## TO-DO ITEM
Please count the lines in the data below that contain the string "medio", treating uppercase and lowercase as different. Reply with the number only.

## SUPPLIED MATERIAL
>>>
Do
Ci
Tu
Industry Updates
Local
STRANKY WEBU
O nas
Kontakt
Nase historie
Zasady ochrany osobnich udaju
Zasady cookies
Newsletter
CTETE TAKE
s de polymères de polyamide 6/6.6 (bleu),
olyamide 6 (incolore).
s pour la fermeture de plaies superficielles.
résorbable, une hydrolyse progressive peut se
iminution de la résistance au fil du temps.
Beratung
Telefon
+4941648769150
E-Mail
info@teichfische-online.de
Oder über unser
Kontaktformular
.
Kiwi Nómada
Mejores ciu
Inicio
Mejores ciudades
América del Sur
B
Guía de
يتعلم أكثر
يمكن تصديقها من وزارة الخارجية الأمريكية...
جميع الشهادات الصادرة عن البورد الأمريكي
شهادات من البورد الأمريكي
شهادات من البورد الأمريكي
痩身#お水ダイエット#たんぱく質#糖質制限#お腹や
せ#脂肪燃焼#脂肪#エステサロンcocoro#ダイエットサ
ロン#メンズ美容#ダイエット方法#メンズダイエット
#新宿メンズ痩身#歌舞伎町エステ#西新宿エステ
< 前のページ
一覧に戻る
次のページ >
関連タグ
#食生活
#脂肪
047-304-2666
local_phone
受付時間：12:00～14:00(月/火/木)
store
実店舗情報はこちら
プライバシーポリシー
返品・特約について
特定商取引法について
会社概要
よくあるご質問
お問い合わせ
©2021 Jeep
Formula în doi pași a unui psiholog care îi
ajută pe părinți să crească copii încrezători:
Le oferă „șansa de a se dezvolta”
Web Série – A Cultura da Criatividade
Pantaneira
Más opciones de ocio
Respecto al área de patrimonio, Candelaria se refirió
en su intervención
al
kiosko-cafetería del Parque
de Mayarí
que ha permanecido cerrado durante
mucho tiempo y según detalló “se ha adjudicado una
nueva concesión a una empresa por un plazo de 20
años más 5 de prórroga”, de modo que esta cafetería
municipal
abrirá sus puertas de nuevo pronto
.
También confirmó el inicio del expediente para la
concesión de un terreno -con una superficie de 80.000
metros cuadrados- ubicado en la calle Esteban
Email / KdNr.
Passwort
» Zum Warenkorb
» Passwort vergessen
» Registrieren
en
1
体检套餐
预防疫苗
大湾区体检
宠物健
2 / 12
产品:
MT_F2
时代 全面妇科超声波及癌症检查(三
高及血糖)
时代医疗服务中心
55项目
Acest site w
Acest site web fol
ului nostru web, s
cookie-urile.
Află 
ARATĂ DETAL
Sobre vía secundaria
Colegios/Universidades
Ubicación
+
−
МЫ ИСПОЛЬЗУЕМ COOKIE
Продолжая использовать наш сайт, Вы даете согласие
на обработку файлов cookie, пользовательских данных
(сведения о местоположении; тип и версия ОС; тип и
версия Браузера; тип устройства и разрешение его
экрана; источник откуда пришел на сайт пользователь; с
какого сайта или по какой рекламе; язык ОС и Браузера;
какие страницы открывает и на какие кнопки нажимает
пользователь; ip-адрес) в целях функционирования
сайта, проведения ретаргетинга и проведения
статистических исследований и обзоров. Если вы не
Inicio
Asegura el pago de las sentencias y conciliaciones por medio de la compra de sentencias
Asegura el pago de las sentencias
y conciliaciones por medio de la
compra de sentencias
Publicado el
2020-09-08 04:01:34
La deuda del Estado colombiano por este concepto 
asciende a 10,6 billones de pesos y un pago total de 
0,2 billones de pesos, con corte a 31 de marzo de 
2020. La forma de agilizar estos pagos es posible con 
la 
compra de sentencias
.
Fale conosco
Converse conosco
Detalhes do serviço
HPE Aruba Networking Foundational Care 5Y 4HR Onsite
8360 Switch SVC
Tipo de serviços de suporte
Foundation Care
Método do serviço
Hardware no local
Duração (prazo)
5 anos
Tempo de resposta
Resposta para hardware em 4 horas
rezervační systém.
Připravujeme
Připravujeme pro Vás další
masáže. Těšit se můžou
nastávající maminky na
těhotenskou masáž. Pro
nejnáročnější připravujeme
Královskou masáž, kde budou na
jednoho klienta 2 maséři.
<<<
## RESULT BELOW
2